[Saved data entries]

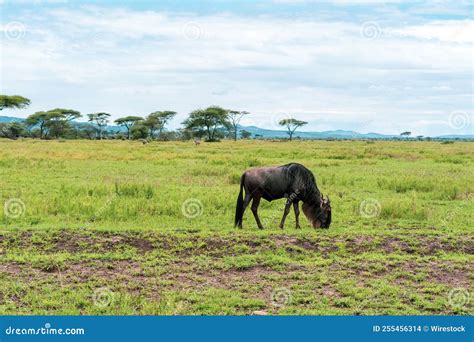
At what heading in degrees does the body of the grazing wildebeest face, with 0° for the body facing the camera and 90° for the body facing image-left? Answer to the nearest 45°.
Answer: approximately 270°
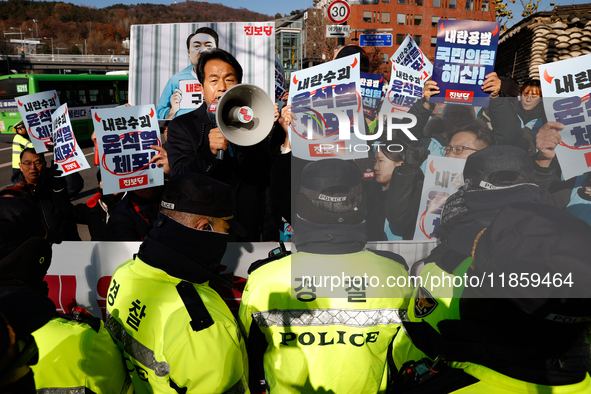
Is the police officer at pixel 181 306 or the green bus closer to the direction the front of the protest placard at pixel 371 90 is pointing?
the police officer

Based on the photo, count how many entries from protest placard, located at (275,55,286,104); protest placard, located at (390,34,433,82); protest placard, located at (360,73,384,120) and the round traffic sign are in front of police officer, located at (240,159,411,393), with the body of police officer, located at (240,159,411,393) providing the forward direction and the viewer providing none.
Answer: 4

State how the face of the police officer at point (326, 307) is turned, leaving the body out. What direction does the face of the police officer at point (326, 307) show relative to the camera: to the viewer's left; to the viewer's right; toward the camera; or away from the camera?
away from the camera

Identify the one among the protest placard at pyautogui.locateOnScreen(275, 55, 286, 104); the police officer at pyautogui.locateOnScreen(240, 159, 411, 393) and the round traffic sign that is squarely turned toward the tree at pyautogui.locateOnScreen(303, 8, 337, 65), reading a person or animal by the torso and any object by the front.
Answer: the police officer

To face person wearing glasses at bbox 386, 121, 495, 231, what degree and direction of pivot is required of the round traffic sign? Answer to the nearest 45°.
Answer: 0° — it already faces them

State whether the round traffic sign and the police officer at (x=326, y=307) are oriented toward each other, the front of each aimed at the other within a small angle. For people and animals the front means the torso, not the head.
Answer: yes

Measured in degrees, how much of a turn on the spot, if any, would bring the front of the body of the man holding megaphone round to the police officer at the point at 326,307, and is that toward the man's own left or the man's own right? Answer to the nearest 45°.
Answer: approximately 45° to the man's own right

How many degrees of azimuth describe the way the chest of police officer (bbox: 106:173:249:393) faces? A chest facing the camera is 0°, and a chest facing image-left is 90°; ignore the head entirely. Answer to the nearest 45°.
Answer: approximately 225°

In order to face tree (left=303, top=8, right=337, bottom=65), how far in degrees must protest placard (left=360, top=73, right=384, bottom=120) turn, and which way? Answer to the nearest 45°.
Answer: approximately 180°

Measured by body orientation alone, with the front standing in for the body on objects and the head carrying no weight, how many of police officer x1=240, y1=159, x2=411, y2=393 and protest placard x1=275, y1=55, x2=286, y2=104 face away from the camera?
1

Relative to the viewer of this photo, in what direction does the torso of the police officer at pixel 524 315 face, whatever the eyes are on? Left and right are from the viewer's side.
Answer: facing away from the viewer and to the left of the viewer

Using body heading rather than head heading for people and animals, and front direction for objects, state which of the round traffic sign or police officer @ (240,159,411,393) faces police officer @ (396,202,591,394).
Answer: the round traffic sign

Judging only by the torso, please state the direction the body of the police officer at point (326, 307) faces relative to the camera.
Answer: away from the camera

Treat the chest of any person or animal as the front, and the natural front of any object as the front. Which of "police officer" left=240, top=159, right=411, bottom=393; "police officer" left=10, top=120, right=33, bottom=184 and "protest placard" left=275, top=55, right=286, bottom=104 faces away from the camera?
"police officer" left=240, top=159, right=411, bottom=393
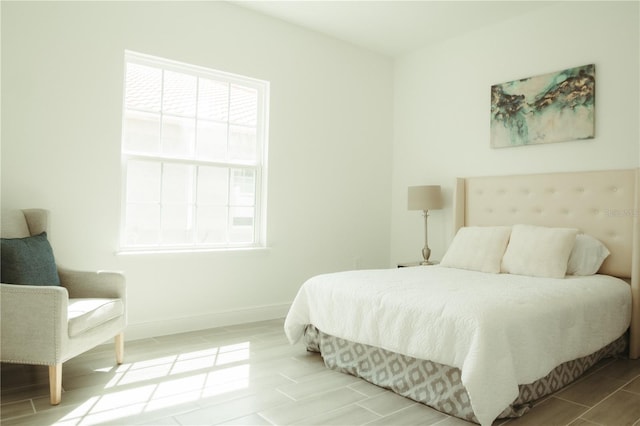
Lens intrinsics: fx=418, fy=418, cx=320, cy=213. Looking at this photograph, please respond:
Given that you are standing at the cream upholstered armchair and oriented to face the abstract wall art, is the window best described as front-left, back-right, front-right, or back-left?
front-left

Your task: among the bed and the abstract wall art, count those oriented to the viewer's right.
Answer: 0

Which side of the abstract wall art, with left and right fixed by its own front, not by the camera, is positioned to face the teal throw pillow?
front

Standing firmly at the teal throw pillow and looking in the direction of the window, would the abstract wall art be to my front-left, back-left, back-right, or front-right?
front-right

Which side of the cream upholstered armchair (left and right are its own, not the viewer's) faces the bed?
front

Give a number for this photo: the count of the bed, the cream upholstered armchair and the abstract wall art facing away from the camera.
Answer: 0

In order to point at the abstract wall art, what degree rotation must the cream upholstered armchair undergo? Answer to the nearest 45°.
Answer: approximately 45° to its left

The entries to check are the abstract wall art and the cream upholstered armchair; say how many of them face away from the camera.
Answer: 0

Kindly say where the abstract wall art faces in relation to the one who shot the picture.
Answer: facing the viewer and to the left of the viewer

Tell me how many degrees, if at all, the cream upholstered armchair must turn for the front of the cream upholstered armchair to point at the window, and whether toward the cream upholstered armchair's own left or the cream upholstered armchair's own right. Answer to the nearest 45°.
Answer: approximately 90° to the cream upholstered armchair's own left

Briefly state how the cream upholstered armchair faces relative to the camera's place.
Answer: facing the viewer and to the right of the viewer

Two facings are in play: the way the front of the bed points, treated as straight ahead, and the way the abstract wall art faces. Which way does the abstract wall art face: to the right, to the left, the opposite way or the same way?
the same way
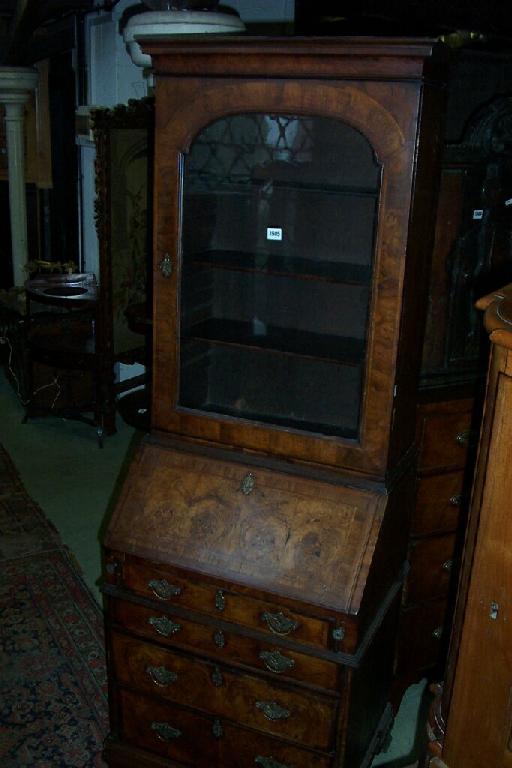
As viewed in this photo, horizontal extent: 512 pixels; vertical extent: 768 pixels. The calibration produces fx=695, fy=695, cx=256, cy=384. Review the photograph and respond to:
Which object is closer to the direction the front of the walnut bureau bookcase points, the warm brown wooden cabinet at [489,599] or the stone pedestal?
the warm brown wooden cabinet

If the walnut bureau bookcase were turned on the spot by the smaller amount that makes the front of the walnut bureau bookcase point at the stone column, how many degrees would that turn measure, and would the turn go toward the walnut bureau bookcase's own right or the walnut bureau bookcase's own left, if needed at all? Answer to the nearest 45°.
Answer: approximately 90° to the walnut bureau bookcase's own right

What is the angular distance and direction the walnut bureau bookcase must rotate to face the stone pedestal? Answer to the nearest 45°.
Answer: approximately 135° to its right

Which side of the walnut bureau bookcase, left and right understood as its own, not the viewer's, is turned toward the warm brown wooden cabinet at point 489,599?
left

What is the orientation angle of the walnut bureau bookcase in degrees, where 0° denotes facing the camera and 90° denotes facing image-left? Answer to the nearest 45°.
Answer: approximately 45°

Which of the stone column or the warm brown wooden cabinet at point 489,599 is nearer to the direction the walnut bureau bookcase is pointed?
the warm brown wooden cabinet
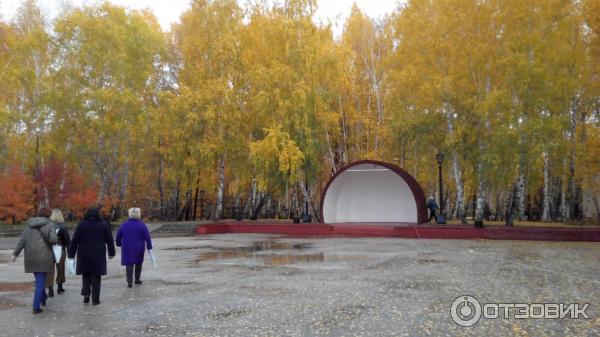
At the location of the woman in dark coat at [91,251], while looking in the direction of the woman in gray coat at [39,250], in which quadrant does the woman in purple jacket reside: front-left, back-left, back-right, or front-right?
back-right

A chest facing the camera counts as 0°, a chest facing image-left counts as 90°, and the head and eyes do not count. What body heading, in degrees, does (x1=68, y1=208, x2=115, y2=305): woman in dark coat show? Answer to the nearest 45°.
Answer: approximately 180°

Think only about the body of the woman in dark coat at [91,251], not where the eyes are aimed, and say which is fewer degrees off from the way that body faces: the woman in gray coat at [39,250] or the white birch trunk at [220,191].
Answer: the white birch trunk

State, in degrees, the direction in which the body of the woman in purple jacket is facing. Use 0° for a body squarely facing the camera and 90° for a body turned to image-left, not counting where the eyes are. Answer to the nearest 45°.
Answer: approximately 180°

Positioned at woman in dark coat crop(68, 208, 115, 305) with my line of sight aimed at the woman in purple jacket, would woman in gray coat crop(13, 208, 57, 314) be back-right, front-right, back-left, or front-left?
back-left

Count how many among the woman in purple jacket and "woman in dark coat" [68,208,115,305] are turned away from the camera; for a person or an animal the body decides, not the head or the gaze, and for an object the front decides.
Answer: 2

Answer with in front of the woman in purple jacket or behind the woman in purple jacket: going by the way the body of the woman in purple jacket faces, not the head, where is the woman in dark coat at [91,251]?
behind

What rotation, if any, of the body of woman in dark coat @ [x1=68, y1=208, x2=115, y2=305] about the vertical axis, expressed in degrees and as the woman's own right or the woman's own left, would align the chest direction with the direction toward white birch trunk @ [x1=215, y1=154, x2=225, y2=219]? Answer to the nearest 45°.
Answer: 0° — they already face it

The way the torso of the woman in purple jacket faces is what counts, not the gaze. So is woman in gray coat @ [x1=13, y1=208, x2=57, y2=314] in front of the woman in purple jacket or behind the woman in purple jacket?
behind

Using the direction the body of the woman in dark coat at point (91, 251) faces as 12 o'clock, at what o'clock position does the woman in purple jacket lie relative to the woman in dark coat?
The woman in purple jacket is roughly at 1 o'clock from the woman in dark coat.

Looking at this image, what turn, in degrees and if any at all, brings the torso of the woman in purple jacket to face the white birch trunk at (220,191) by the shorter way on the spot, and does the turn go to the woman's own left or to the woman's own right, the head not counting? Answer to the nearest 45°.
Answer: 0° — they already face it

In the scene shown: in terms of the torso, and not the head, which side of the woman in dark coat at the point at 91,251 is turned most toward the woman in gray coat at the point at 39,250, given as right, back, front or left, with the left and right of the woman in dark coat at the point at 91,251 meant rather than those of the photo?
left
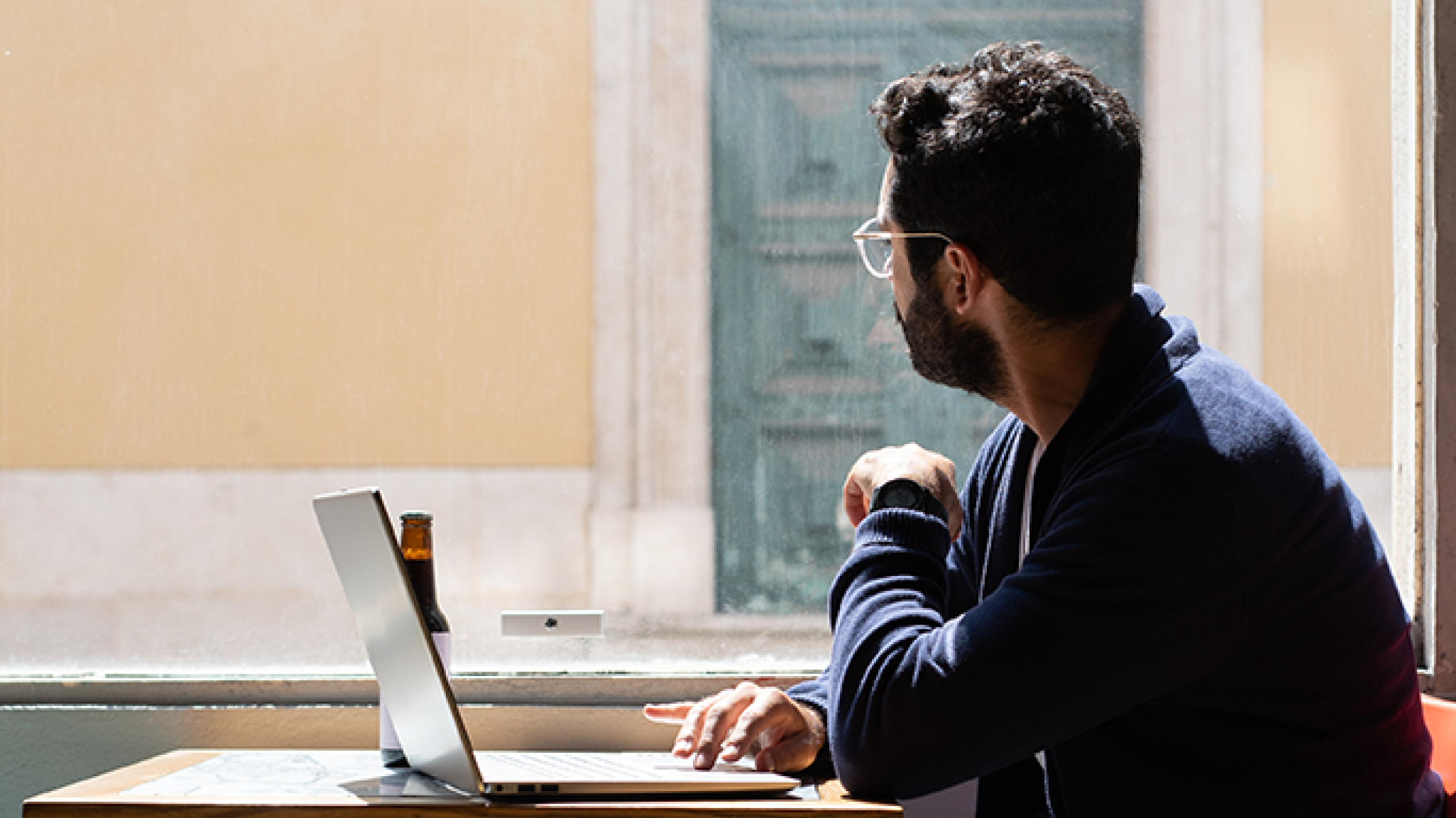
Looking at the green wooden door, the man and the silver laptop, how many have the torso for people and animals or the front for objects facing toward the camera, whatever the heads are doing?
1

## Task item
Arrange the lines as a numbered list, starting at the top of the rows and ending with the line that contains "Answer: approximately 270°". Skip blank lines and leave out the pictures.

## Result
1. At what heading in degrees does the body of the grazing wildebeest face, with 0° for the body facing the camera and 90° for the body facing image-left? Answer to the nearest 45°.
2. Answer: approximately 270°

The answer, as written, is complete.